Unfortunately, that’s easier said than done - limiting our exposure to stress along with its harmful effects to our heart is not always completely under our control. With that in mind, researchers at Penn State took a different approach asking whether or not walnuts might be able to reduce stress before it has a chance to impact your heart.
Many studies have been conducted which support that foods which are rich in Omega-3 fatty acids, such as walnuts, are heart healthy. These foods have been shown to reduce levels of low-density lipoprotein (LDL or “bad”) cholesterol as well as other inflammatory markers such as C-reactive protein. In the Penn State study, researchers explored whether or not Omega-3 fatty acids, specifically walnuts, walnut oil and flax oil, would also reduce the body’s reaction to stress by lowering resting blood pressure rates and blood pressure under stress as well. (The study was limited to exploring the effect of Omega-3 from plant and not animal sources.)

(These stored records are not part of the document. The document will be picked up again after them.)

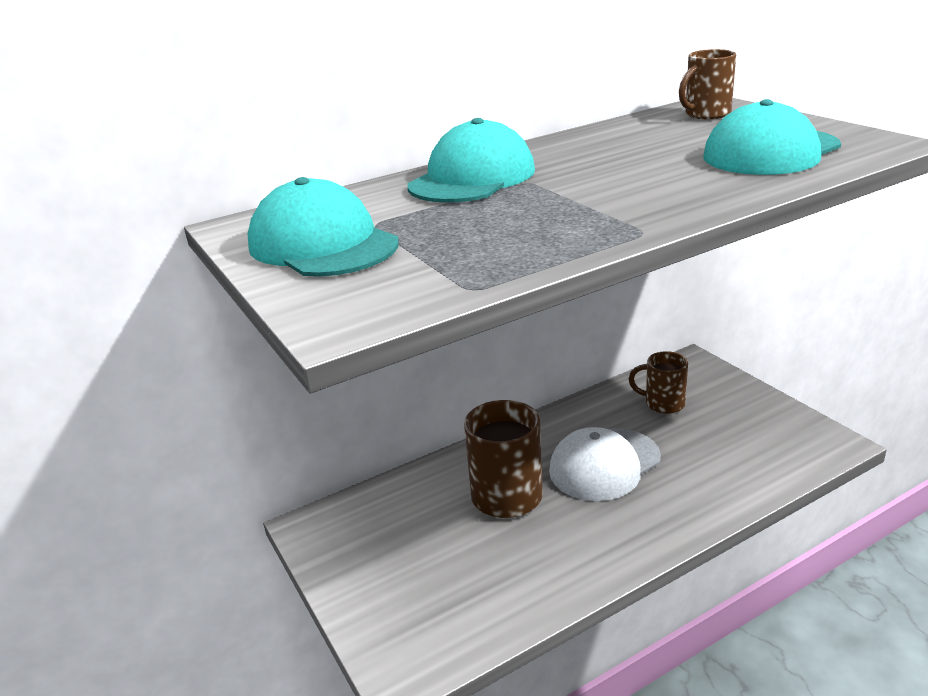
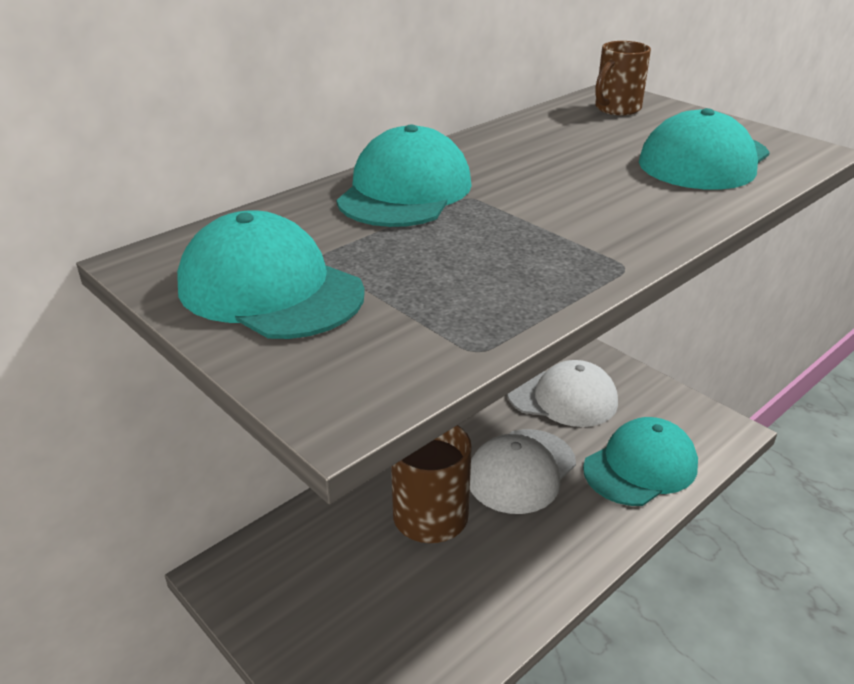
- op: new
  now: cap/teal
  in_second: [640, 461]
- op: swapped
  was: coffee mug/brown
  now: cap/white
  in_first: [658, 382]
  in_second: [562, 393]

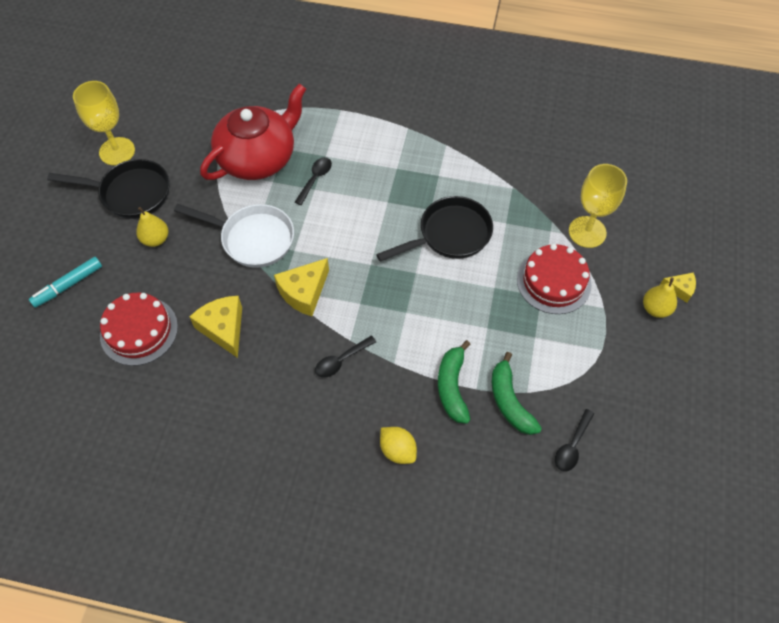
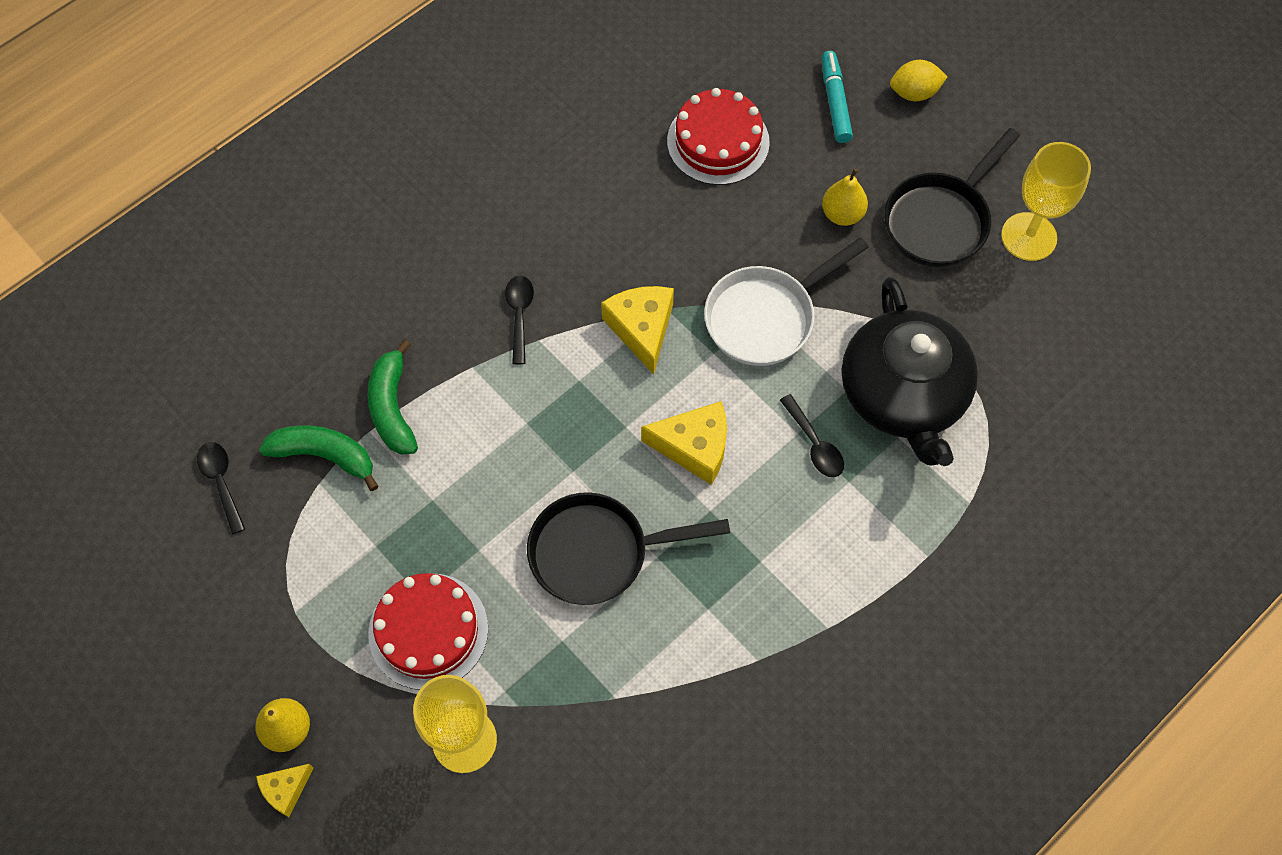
- op: shifted
  was: piece of cheese/golden
  in_first: [215, 327]
  in_second: [684, 443]
- op: shifted
  was: lemon/golden
  in_first: [398, 445]
  in_second: [918, 80]
- op: repainted
  was: china teapot/red
  now: china teapot/jet-black
  in_first: [253, 132]
  in_second: [910, 371]
- op: rotated
  was: skillet/jet-black
  in_first: [434, 229]
  in_second: [628, 548]
  clockwise: 75
- op: rotated
  was: banana fruit/leaf-green
  in_first: [454, 382]
  in_second: [392, 397]
  clockwise: -135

The research study was small consisting of 22 adults, all of whom had high levels of bad cholesterol. The study consisted of three six-week diet phases, with a week break in-between phases, and a different diet used during each phase. The diets used consisted of:
• Diet 1: No nuts in the diet; “average” US diet
• Diet 2: One tablespoon of walnut oil and 1.3 ounces of walnuts daily were substituted for some of the fats and proteins from the average US diet
• Diet 3: Walnuts, walnut oil, plus 1.5 tablespoons of flaxseed oil added daily
All three diets contained the same amount of calories and were specific to the individual. For purposes of this study, a serving consisted of about nine whole walnuts. All participants underwent two separate stress tests at the end of each diet phase and were monitored for blood pressure levels.